Maradona tinha ficado sem dinheiro na época do Barcelona. Sem se adaptar à cidade e à equipe, procurou uma saída. No início não encontrou no Napoli o que desejava: "Pedi uma casa e me deram um apartamento, pedi uma Ferrari e me deram um Fiat". O Napoli também não tinha uma boa equipe. "O futebol é a arte do engano e na Itália tive que mudar minha forma de jogar, acelerar e pensar ainda mais rápido", diz o jogador, que confessa que começou no futebol por duas razões: "Para comprar uma casa para os meus velhos e para não voltar para Villa Fiorito" (o paupérrimo subúrbio de Buenos Aires onde ele nasceu).

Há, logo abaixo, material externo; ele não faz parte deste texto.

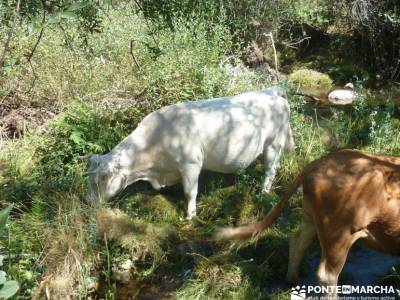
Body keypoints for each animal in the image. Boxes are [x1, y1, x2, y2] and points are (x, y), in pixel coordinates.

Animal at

Em Nápoles, a Camorra está enraizada em todos os estratos sociais. Logo Maradona ficou amigo de Carmine Giuliano, do clã Giuliano, que seria seu fornecedor de cocaína, o vício que o argentino arrastava desde Barcelona. No plano esportivo, sua trajetória melhora. Na segunda temporada, o Napoli já termina em terceiro, e a Argentina –que começava como favorita– ganha a Copa do Mundo no México, depois de eliminar nas quartas a Inglaterra com dois gols de Maradona: um prodigioso e outro, marcado com malandragem, com a famosa "mão de Deus", como o próprio jogador descreveu o episódio.
"No domingo à noite, depois do jogo, íamos jantar e caíamos na farra, e isso durava até quarta-feira, quando começava a me limpar para jogar no domingo seguinte"
No entanto, sombras já pairavam sobre o jogador. Uma amiga de uma de suas irmãs dá à luz uma criança fruto de uma relação furtiva com Maradona (o argentino só a reconheceu em 2016, e no documentário fala com franqueza desse filho), e aumenta sua dependência da cocaína. Como diz seu preparador físico, e até mesmo a mulher dele, Claudia Villafañe, "Diego está sendo devorado por Maradona". O menino tímido se vê sepultado pelo personagem. Na temporada 86/87 é pai pela primeira vez –oficialmente– e pela primeira vez ganha o título italiano. É a sua consagração, e a cocaína e a Camorra se tornam suas companheiras de viagem. Conquista uma Copa da UEFA (1989). Maradona quer sair da cidade, o presidente não deixa, e ele ganha o segundo Scudetto (1990). O jogador reconhece que vive cercado por mulheres que se lançam sobre ele, que o vício o mantém acorrentado: "Na noite de domingo, após o jogo, íamos jantar e caíamos na farra, e isso durava até quarta-feira, quando começava a me limpar para jogar no domingo seguinte".
Meses depois desse título, a Copa do Mundo na Itália reserva um momento único para a vida de Maradona: em uma partida na semifinal, Itália e Argentina se enfrentam –um tremendo erro da federação italiana– em Nápoles. A vitória nos pênaltis da equipe sul-americana é considerada uma traição na Itália, e por isso, na final, vencida pela Alemanha, vaiam o hino argentino enquanto Maradona espicaça: "Filhos da puta, filhos da puta”.
É aberta a temporada de caça a Maradona, que já estava no radar por sua relação com a Camorra. No documentário se escutam ligações do argentino para uma prostituta, pelas quais acaba sendo indiciado. Em fevereiro de 1991, é acusado de posse de drogas e um mês depois um controle antidoping dá positivo. Aqui o filme termina, quando, como diz um jornalista, "acaba o Maradona jogador de futebol, sobrevive o mito”.
Como sabem os torcedores, Maradona continuou jogando, mas nunca no seu nível, embora mantivesse o ritmo em sua faceta de se meter em encrencas. Pode ser que Maradona, o filme, não atraia mais público do que o jogador, apesar de seguir com acerto a linha de Amy: nada de bustos falantes diante da câmera. A contrário, tudo imagens pessoais e vozes em off. Kapadia conta em Cannes –onde, apesar de ter confirmado presença, Maradona não apareceu– que foi muito complicado entrevistá-lo. E o que confessa o seu personagem de estudo é revelador, sincero e, para ele, libertador.